5.25 A comprehensive survey of Serbia's health service in 2001 was undertaken by the Helsinki Committee for Human Rights in Serbia. The report observed that "Hospitals are - ruined, doctors impoverished and corrupt and patients are compelled to pay for all services and medicines." [7g] In hospitals, as well as paying for the bed and food, patients usually have to pay for everything else they need for their treatment. Most hospitals are very old, some lacking running hot water and heating. The ratio of hospital beds to patients is very low (1 bed for 184 patients) and yet they-are under-utilised (70%) because of inefficiency.
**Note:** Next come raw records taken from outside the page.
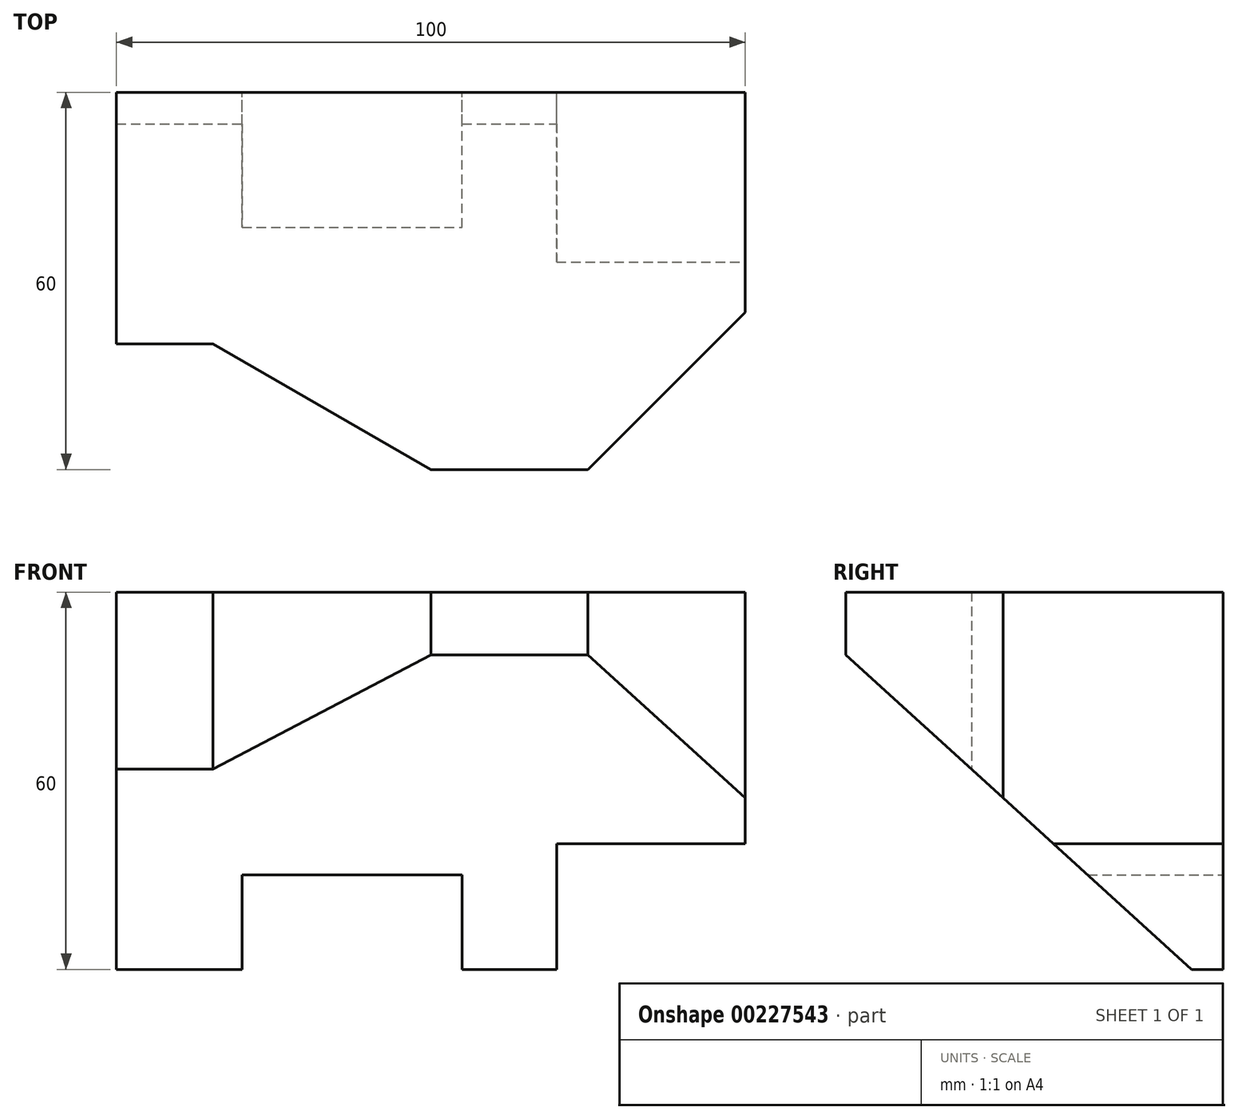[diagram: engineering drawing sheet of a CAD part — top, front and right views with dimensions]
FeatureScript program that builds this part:
annotation { "Feature Type Name" : "Feature", "Feature Type Description" : "" }
export const myFeature = defineFeature(function(context is Context, id is Id, definition is map)
    precondition{}
    {
        {
            var Q0;
            Q0=qCreatedBy(makeId("Front.planeOp"),FACE);
            var sketch = newSketch(context, id + "F0", { "sketchPlane" : qUnion([Q0])});
            skLineSegment(sketch, "E0", {"start": v(-31.58, 52.71) * mm, "end": v(68.42, 52.71) * mm});
            skLineSegment(sketch, "E1", {"start": v(68.42, 52.71) * mm, "end": v(68.42, 12.71) * mm});
            skLineSegment(sketch, "E2", {"start": v(68.42, 12.71) * mm, "end": v(38.42, 12.71) * mm});
            skLineSegment(sketch, "E3", {"start": v(38.42, 12.71) * mm, "end": v(38.42, -7.29) * mm});
            skLineSegment(sketch, "E4", {"start": v(38.42, -7.29) * mm, "end": v(23.42, -7.29) * mm});
            skLineSegment(sketch, "E5", {"start": v(23.42, -7.29) * mm, "end": v(23.42, 7.71) * mm});
            skLineSegment(sketch, "E6", {"start": v(23.42, 7.71) * mm, "end": v(-11.58, 7.71) * mm});
            skLineSegment(sketch, "E7", {"start": v(-11.58, 7.71) * mm, "end": v(-11.58, -7.29) * mm});
            skLineSegment(sketch, "E8", {"start": v(-11.58, -7.29) * mm, "end": v(-31.58, -7.29) * mm});
            skLineSegment(sketch, "E9", {"start": v(-31.58, -7.29) * mm, "end": v(-31.58, 52.71) * mm});
            skSolve(sketch);
        }
        {
            var Q0;
            Q0 = qSketchRegion(id + "F0", true);
            extrude(context, id + "F1", {"entities" : qUnion([Q0]), "depth" : 60 * mm});
        }
        {
            var Q0;
            Q0=makeQuery(id+"F1.opExtrude","SWEPT_FACE",FACE,{"disambiguationData":[OSD([sQuery(id+"F0.wireOp",EDGE,"E8")])]});
            var sketch = newSketch(context, id + "F2", { "sketchPlane" : qUnion([Q0])});
            skLineSegment(sketch, "E10.0.0", {"start": v(-31.58, 0) * mm, "end": v(-11.58, 0) * mm, "construction": true});
            skLineSegment(sketch, "E10.0.1", {"start": v(-11.58, 0) * mm, "end": v(-11.58, 60) * mm, "construction": true});
            skLineSegment(sketch, "E10.0.2", {"start": v(-11.58, 60) * mm, "end": v(-31.58, 60) * mm, "construction": true});
            skLineSegment(sketch, "E10.0.3", {"start": v(-31.58, 60) * mm, "end": v(-31.58, 0) * mm, "construction": true});
            skLineSegment(sketch, "E11.0.0", {"start": v(-11.58, 0) * mm, "end": v(23.42, 0) * mm, "construction": true});
            skLineSegment(sketch, "E11.0.1", {"start": v(23.42, 0) * mm, "end": v(23.42, 60) * mm, "construction": true});
            skLineSegment(sketch, "E11.0.2", {"start": v(23.42, 60) * mm, "end": v(-11.58, 60) * mm, "construction": true});
            skLineSegment(sketch, "E11.0.3", {"start": v(-11.58, 60) * mm, "end": v(-11.58, 0) * mm, "construction": true});
            skLineSegment(sketch, "E12.0.0", {"start": v(23.42, 0) * mm, "end": v(38.42, 0) * mm, "construction": true});
            skLineSegment(sketch, "E12.0.1", {"start": v(38.42, 0) * mm, "end": v(38.42, 60) * mm, "construction": true});
            skLineSegment(sketch, "E12.0.2", {"start": v(38.42, 60) * mm, "end": v(23.42, 60) * mm, "construction": true});
            skLineSegment(sketch, "E12.0.3", {"start": v(23.42, 60) * mm, "end": v(23.42, 0) * mm, "construction": true});
            skLineSegment(sketch, "E13.0.0", {"start": v(38.42, 0) * mm, "end": v(68.42, 0) * mm, "construction": true});
            skLineSegment(sketch, "E13.0.1", {"start": v(68.42, 0) * mm, "end": v(68.42, 60) * mm, "construction": true});
            skLineSegment(sketch, "E13.0.2", {"start": v(68.42, 60) * mm, "end": v(38.42, 60) * mm, "construction": true});
            skLineSegment(sketch, "E13.0.3", {"start": v(38.42, 60) * mm, "end": v(38.42, 0) * mm, "construction": true});
            skLineSegment(sketch, "E14", {"start": v(43.42, 60) * mm, "end": v(68.42, 60) * mm});
            skLineSegment(sketch, "E15", {"start": v(68.42, 35) * mm, "end": v(43.42, 60) * mm});
            skLineSegment(sketch, "E16", {"start": v(-31.58, 60) * mm, "end": v(18.42, 60) * mm});
            skLineSegment(sketch, "E17", {"start": v(18.42, 60) * mm, "end": v(-16.22, 40) * mm});
            skLineSegment(sketch, "E18", {"start": v(-16.22, 40) * mm, "end": v(-31.58, 40) * mm});
            skLineSegment(sketch, "E19", {"start": v(-31.58, 40) * mm, "end": v(-31.58, 60) * mm});
            skLineSegment(sketch, "E20", {"start": v(68.42, 60) * mm, "end": v(68.42, 35) * mm});
            skSolve(sketch);
        }
        {
            var Q0;
            Q0 = qSketchRegion(id + "F2", true);
            extrude(context, id + "F3", {"entities" : qUnion([Q0]), "operationType" : NewBodyOperationType.REMOVE, "endBound" : BoundingType.THROUGH_ALL, "oppositeDirection" : true, "depth" : 25 * mm});
        }
        {
            var Q0;
            Q0=makeQuery(id+"F1.opExtrude","SWEPT_FACE",FACE,{"disambiguationData":[OSD([sQuery(id+"F0.wireOp",EDGE,"E1")])]});
            var sketch = newSketch(context, id + "F4", { "sketchPlane" : qUnion([Q0])});
            skLineSegment(sketch, "E21.0.0", {"start": v(0, -7.29) * mm, "end": v(0, 12.71) * mm, "construction": true});
            skLineSegment(sketch, "E21.0.1", {"start": v(0, 12.71) * mm, "end": v(-60, 12.71) * mm, "construction": true});
            skLineSegment(sketch, "E21.0.2", {"start": v(-60, 12.71) * mm, "end": v(-60, -7.29) * mm, "construction": true});
            skLineSegment(sketch, "E21.0.3", {"start": v(-60, -7.29) * mm, "end": v(0, -7.29) * mm, "construction": true});
            skLineSegment(sketch, "E22.0.0", {"start": v(-35, 12.71) * mm, "end": v(-35, 52.71) * mm, "construction": true});
            skLineSegment(sketch, "E22.0.1", {"start": v(-35, 52.71) * mm, "end": v(-60, 52.71) * mm, "construction": true});
            skLineSegment(sketch, "E22.0.2", {"start": v(-60, 52.71) * mm, "end": v(-60, 12.71) * mm, "construction": true});
            skLineSegment(sketch, "E22.0.3", {"start": v(-60, 12.71) * mm, "end": v(-35, 12.71) * mm, "construction": true});
            skLineSegment(sketch, "E23.0.0", {"start": v(0, 52.71) * mm, "end": v(-35, 52.71) * mm, "construction": true});
            skLineSegment(sketch, "E23.0.1", {"start": v(-35, 52.71) * mm, "end": v(-35, 12.71) * mm, "construction": true});
            skLineSegment(sketch, "E23.0.2", {"start": v(-35, 12.71) * mm, "end": v(0, 12.71) * mm, "construction": true});
            skLineSegment(sketch, "E23.0.3", {"start": v(0, 12.71) * mm, "end": v(0, 52.71) * mm, "construction": true});
            skLineSegment(sketch, "E24", {"start": v(-60, -7.29) * mm, "end": v(-5, -7.29) * mm});
            skLineSegment(sketch, "E25", {"start": v(-5, -7.29) * mm, "end": v(-60, 42.71) * mm});
            skLineSegment(sketch, "E26", {"start": v(-60, 42.71) * mm, "end": v(-60, -7.29) * mm});
            skSolve(sketch);
        }
        {
            var Q0;
            {var subQ4=sQuery(id+"F4.wireOp",EDGE,"E24");Q0=makeQuery(id+"F4.imprint","IMPRINT",FACE,{"disambiguationData":[TD([[makeQuery(id+"F4.imprint","IMPRINT",EDGE,{"derivedFrom":subQ4}),1.0]])]});}
            var Q1;
            {var subQ0=sQuery(id+"F4.wireOp",EDGE,"E25");var subQ1=makeQuery(id+"F1.opExtrude","SWEPT_EDGE",EDGE,{"disambiguationData":[OSD([sQuery(id+"F0.wireOp",EDGE,"E1"),sQuery(id+"F0.wireOp",EDGE,"E2")])]});var subQ2=makeQuery(id+"F4.imprint","INTERSECT",VERTEX,{"derivedFrom":[subQ1,subQ0]});Q1=makeQuery(id+"F4.imprint","IMPRINT",FACE,{"disambiguationData":[TD([[makeQuery(id+"F4.imprint","IMPRINT",EDGE,{"disambiguationData":[TD([[subQ2,-1.0]])],"derivedFrom":subQ0}),1.0]])]});}
            extrude(context, id + "F5", {"entities" : qUnion([Q0, Q1]), "operationType" : NewBodyOperationType.REMOVE, "endBound" : BoundingType.THROUGH_ALL, "oppositeDirection" : true, "depth" : 25 * mm});
        }
    });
5.26 When the new government took over in October 2000, it found widespread abuses and misappropriation of funds, describing the situation in the health service as "critical". In late 2000, the entire health system subsisted on foreign aid in kind. The health services in 2001 remained characterised by an extreme lack of resources at all levels and spheres of work; an urgent need for restructuring; poor organisation and chronic inefficiency; and a heavy reliance upon foreign donor support-to enable the system to function even at the low level that it does. The pay of health workers is very low and the quality of services suffered because some employees were reduced to moonlighting to earn a minimum subsistence.
5.27 The state of the health service in Serbia is paralleled by the deterioration in the health of its population. As well as inadequate treatment, likely causes are stress, poverty and poor living conditions. The 1999 statistics indicate the highest death rate, the highest. suicide rate (among the highest in the world) and the lowest birth rate since 1945. [54b] Infant mortality is up by 3% in the last ten years. Cases of tuberculosis, heart disease and cancer have also increased in recent years, with numbers of cancer cases in 2000 up by 63% from 1991. The mental health of the population has also deteriorated. Massive consumption of Bensadine, Bromazepam and Diazepam suggests that one in every two people in Serbia are reliant on sedatives.
The e-mail, dated 7 June 2002, gives details of numerous drugs available in Serbia both for depression and for gastric ulcers (said also to be common there).